俊寛 あなたはほんとうにそう信じるのですか。
康頼 信じています。
俊寛 ほんとうですか。
康頼 ほんとうに信じています。
俊寛 (康頼の顔を見る)うそではありますまいね。
康頼 (顔をそむける)うそではありません。
俊寛 どうぞきょうばかりはほんとうにいってください。わしは一生懸命なのですから。わしを慰《なぐさ》めようと思って偽《いつわ》りの証《あかし》をたてないでください。わしはきょうも熊野権現《くまのごんげん》に日参《にっさん》して祈りました。しかしだめです。わしはほんとうに信じていないのですから。祈りの心はすぐにかれます。わしは宮の周囲にはえた不格好《ぶかっこう》な樹立《こだち》と、そしてちょろちょろと落ちる谷水を見ていると、何とも言えない欠乏の感じにうたれました。その感じは祈りとか望みとかいうような、すべての潤《うるお》うた感じを殺してしまうようないやなものでした。いったいこの島にはえている草や木はどうしてこんなに醜《みにく》いのでしょう。わしはすべての陰気なものを生み出すような祠《ほこら》の陰の湿地《しっち》にぐじゃぐじゃになって、むらがりはえた一種異様な不気味《ぶきみ》な色と形をした無数の茸《きのこ》を見つけました。その時わしはたまらなくなって立ち上がりました。わしは餓鬼《がき》の祠《ほこら》を拝んでいるのではないかという気がしたのです。
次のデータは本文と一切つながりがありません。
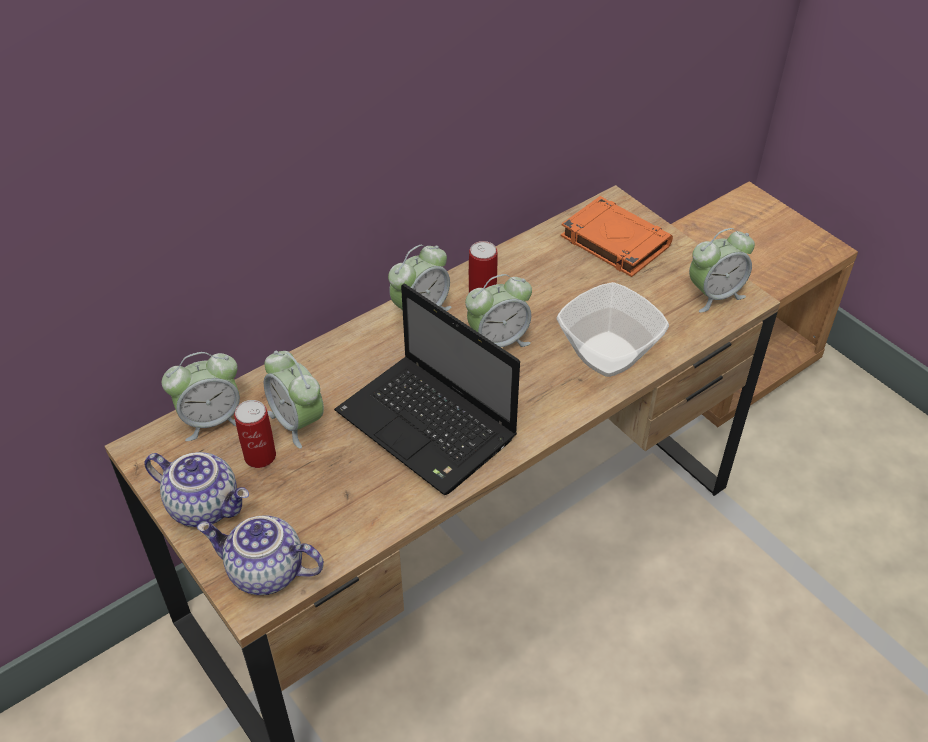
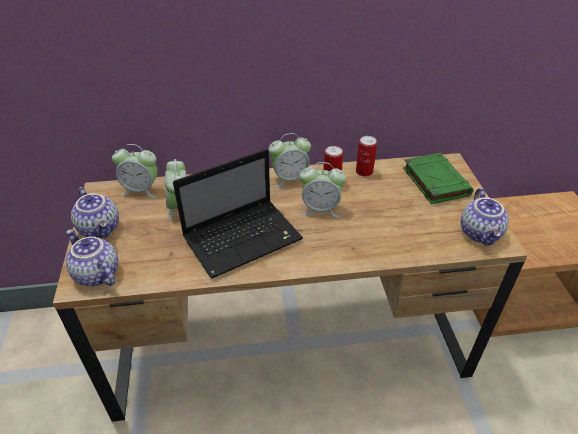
camera: 30 degrees right, 5 degrees down
can [234,400,276,468] -> can moved to [356,136,377,177]
laptop [334,283,520,495] -> laptop turned 105 degrees counterclockwise [173,149,303,279]
bowl [556,282,669,377] -> none
orange book [561,196,673,277] -> green book [403,153,473,204]
alarm clock [689,228,755,313] -> teapot [461,188,509,246]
康頼 (力なく地面を見つつ)地獄《じごく》の底にも神はいられます。
俊寛 あゝ、あなたがそのとおりの言葉をもっと自信をもって言ってくだすったら!
康頼 法華経《ほけきょう》の中にも入於大海仮使黒風吹其船舫飄堕羅刹鬼国其中一人称観世音菩薩名者是諸人等皆得解脱羅刹之難《じゅおたいかいけしこくふうずいきせんぼうひょうだらせっきこくきちゅういちにんしょうかんぜおんぼさつみょうしゃぜしょにんとうかいとくげだつらせつしなん》とかいてあります。
俊寛 権威《けんい》をもって言ってください。それはうそではありませんか、あなたは信じますか。